Text passage:

((

If $func or $postfunc are
not in fact CODE references then an exception is thrown. The function
$func is then applied recursively to all the
children of the invocant, or until $func returns
'ABORT'. If given, the function
$postfunc will be applied to each child after the
children of the child have been traversed.
Here is an example of a traversal function that will print out
the hierarchy as a tabbed in list.
$tree->traverse(sub {
my ($_tree) = @_;
my $tag = $_tree->getNodeValue();
print (("\t" x $_tree->getDepth()), $tag, "\n");
return 'ABORT' if 'foo' eq $tag;
});
Here is an example of a traversal function that will print out
the hierarchy in an XML-style format.
$tree->traverse(sub {
my ($_tree) = @_;
print ((' ' x $_tree->getDepth()),
'<', $_tree->getNodeValue(),'>',"\n");
},
sub {
my ($_tree) = @_;
print ((' ' x $_tree->getDepth()),
'</', $_tree->getNodeValue(),'>',"\n");
});
Note that aborting traverse is not recommended when using
$postfunc because post-function will not be
called for any nodes after aborting which might lead to less than
predictable results.
- size
- Returns the total number of nodes in the current tree and all its
sub-trees.
- height
- This method has also been deprecated in favor of the
"getHeight" method above, it remains as
an alias to "getHeight" for backwards
compatibility.
NOTE: This is also no longer a recursive method which
get's it's value on demand, but a value stored in the Tree::Simple
object itself, hopefully making it much more efficient and usable.
- accept ($visitor)
- It accepts either a Tree::Simple::Visitor object (which includes
classes derived
from Tree::Simple::Visitor), or an object who has the
"visit" method available
(tested with
"$visitor->can('visit')"). If these
qualifications are not met,
and exception will be thrown. We then run the Visitor
"visit" method giving the
current tree as its argument.
I have also created a number of Visitor objects and packaged
them into the Tree::Simple::VisitorFactory.
Cloning a tree can be an extremely expensive operation for large trees, so we
provide two options for cloning, a deep clone and a shallow clone.

))

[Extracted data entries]
((

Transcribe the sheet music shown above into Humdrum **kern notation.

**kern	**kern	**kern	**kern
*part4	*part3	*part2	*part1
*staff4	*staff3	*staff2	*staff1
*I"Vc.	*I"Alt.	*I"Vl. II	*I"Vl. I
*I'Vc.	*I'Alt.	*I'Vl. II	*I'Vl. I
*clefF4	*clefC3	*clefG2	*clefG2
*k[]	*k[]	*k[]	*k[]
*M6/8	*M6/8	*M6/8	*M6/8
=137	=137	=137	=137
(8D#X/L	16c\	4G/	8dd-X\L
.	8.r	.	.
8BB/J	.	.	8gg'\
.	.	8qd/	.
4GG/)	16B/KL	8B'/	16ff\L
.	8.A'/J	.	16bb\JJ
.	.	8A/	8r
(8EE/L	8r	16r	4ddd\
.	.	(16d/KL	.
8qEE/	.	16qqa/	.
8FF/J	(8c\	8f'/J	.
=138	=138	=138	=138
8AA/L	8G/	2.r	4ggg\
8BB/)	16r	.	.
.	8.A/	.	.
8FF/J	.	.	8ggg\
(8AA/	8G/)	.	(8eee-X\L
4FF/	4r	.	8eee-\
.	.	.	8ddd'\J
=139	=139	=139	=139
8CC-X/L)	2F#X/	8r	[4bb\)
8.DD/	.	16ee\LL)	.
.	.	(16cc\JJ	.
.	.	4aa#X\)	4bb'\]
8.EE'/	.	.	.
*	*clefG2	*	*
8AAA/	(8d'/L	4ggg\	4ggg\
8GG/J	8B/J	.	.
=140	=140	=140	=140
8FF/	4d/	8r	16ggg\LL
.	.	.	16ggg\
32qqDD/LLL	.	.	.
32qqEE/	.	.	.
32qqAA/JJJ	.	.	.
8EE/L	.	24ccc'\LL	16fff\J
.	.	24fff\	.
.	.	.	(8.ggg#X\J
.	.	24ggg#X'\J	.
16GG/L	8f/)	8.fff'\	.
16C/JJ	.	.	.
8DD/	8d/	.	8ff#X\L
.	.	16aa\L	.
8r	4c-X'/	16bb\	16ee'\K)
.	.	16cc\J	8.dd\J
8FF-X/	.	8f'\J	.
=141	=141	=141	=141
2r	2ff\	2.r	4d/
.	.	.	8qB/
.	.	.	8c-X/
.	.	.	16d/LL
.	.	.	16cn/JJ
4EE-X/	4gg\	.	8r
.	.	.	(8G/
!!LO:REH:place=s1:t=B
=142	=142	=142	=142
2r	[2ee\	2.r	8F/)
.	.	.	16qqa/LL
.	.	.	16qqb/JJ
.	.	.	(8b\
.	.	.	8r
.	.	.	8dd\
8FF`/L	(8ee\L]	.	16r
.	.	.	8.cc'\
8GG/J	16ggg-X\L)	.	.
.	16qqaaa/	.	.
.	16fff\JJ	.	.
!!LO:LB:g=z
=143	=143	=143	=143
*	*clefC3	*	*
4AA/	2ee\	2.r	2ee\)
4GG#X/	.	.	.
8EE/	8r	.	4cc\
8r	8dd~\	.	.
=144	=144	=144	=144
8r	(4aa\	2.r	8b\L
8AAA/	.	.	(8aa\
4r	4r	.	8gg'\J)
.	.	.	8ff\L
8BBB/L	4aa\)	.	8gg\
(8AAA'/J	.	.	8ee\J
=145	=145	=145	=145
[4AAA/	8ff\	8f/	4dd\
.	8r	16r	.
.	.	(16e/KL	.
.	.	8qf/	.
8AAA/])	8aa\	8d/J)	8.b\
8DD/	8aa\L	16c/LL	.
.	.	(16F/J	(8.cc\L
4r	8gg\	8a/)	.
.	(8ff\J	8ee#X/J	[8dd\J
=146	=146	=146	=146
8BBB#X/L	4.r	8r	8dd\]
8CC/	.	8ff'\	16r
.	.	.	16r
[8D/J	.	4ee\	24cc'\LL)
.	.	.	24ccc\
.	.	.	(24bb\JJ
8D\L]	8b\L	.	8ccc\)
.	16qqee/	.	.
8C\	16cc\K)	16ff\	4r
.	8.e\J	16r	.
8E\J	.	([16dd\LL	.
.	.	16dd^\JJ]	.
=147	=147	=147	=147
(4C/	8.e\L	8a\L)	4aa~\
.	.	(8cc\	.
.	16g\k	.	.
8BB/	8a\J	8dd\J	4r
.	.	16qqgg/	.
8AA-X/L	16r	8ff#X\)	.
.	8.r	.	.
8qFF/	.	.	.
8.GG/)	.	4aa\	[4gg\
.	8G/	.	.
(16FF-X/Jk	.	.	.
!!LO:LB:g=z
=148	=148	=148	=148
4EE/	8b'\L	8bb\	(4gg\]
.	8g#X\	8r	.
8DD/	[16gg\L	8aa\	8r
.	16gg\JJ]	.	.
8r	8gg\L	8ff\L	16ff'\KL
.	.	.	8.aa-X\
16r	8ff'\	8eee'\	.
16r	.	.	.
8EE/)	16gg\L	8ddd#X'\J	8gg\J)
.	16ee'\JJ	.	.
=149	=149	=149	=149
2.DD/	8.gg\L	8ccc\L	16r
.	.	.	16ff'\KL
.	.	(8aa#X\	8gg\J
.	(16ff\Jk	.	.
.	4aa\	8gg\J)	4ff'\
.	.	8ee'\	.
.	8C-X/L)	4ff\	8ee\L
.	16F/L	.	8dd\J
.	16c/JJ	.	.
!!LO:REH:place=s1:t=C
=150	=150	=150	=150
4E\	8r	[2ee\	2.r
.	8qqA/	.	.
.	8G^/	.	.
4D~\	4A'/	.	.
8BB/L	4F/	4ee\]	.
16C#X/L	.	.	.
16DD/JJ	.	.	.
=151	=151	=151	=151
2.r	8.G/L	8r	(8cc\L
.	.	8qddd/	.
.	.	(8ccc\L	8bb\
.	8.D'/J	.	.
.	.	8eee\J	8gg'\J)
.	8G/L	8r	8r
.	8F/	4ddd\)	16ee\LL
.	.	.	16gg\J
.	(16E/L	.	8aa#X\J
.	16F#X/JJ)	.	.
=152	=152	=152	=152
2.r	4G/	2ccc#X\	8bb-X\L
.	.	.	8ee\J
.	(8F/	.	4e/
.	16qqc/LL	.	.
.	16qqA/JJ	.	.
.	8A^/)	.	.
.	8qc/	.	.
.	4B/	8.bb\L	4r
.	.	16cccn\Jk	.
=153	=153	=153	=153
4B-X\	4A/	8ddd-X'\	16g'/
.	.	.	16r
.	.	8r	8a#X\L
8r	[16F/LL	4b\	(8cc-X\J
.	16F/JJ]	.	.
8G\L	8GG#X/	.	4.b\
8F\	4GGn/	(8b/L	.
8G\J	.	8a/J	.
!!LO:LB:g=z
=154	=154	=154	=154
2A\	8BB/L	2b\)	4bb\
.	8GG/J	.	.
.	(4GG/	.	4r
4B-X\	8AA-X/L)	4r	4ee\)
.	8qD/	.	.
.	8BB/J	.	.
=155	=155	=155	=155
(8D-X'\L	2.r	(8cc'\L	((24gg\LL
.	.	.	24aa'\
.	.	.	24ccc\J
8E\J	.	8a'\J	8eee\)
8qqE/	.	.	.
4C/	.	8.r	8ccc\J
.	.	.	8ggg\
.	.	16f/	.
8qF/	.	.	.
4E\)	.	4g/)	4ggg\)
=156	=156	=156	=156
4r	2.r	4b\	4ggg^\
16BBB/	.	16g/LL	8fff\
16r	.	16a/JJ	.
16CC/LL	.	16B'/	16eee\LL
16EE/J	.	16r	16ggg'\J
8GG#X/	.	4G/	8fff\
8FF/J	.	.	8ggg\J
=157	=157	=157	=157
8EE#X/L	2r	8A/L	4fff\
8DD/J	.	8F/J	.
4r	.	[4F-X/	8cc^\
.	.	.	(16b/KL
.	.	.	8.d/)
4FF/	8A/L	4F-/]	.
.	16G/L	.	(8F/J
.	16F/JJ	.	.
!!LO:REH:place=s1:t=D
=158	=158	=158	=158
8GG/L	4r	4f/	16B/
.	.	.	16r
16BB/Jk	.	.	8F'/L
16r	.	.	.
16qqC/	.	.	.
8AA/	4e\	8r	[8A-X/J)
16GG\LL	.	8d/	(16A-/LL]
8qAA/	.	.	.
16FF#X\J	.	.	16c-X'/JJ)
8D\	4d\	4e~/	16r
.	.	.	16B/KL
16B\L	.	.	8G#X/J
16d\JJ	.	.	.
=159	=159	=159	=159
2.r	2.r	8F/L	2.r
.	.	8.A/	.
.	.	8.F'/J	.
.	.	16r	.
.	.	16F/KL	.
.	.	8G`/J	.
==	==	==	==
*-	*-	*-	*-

))

Prompt:
Reproduce the Tree::Simple documentation text above word for word, from "NOTE: This is" up to and including "efficient and usable.".

Answer to the task:
NOTE: This is also no longer a recursive method which
get's it's value on demand, but a value stored in the Tree::Simple
object itself, hopefully making it much more efficient and usable.